Sinclair fumbled Tribune takeover as company chairman draws FCC ire

Maybe the biggest question among analysts and telecommunications executives over Sinclair Broadcasting’s inability to win government approval for its purchase of Tribune Broadcasting is a relatively simple one: How did a network dedicated to singing the praises of President Trump actually go about alienating and angering regulators who answer to him?

The answer, according to interviews with about a dozen regulators and telecommunications executives, is pretty straightforward as well. It involves what has been described as the evasive approach taken by Sinclair, and its executive chairman David Smith, in dealing with the most important issue in receiving government approval for the deal -- the thorny issue of divestiture.

How Smith and his team dealt with the government’s mandate for Sinclair to sell off a certain amount of stations to make the purchase of Tribune comply with federal ownership rules is at the heart of the company's missteps that threaten a deal that would have catapulted Sinclair into the big leagues of broadcasting, these people say.

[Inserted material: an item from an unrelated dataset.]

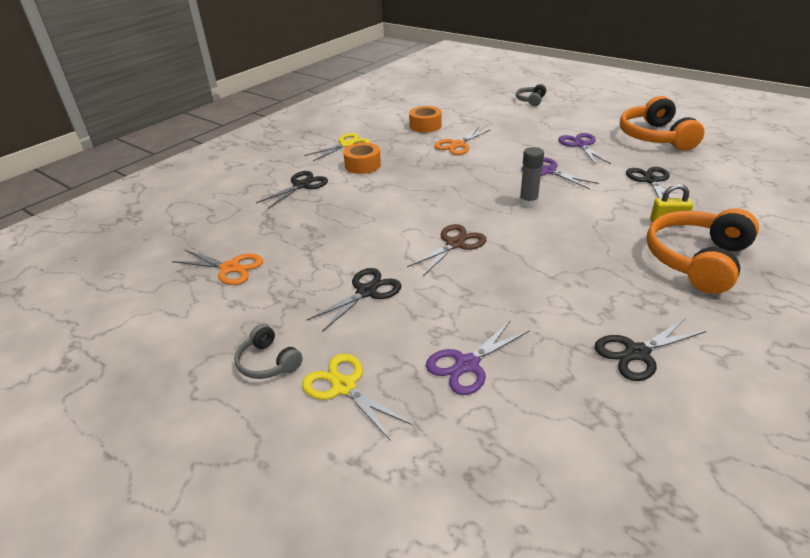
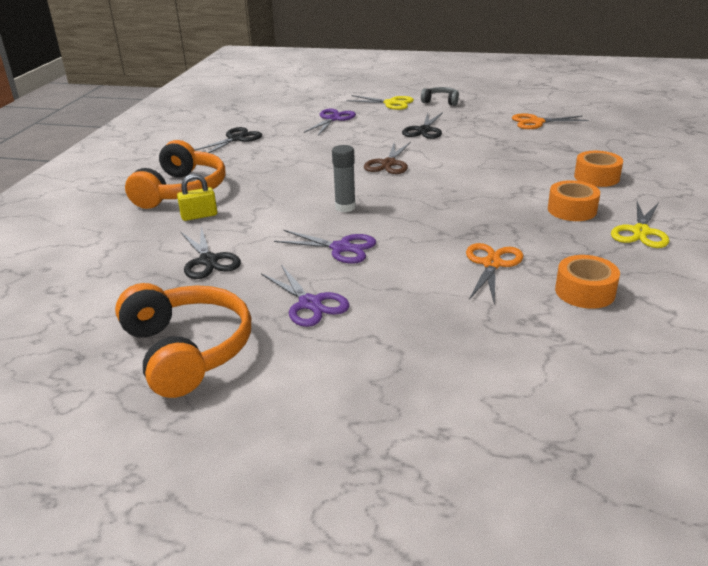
camera: 155 degrees right, 5 degrees down
(301, 185) = (596, 177): black scissors -> orange tape
(531, 100) = (460, 424): grey headphones -> none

And those dealings, which occurred after months of negotiations with the Federal Communications Commission (FCC), led federal regulators working for a normally deal-friendly administration to conclude Sinclair attempted to hoodwink the agency into buying into its divestiture plan, these people add.

With that, officials at the commission, including its chairman Ajit Pai, have concluded the plan was largely a façade, all but deciding to kill one of the most transformative media deals in recent history, according to people with direct knowledge of the matter.

The FCC’s intentions were made apparent on Monday, when Pai issued a stern rebuke to the deal saying he has “serious concerns” about Sinclair’s purchase of Tribune. He cited certain station divestitures that have been proposed to the FCC that would allow Sinclair to control those stations in practice, even if not in name, in violation of the law.

The future of the deal will now likely be left with an administrative court judge without the FCC’s support -- a high hurdle for Sinclair to overcome. Combined with lengthy delays, it could effectively kill the transaction as Tribune possibly seeks other buyers.

Sinclair on Wednesday revised a portion of the deal in order to address the FCC’s concerns and denied it was trying to mislead the commission -- a last-ditch effort to convince regulators at the FCC to reconvene and give the deal the green light.

The company said: "We have fully identified who the buyers are and the terms under which stations would be sold to such buyer, including any ongoing relationship we would have with any such stations after the sales. Nonetheless, we have decided to move forward with the additional changes to satisfy the FCC's concerns."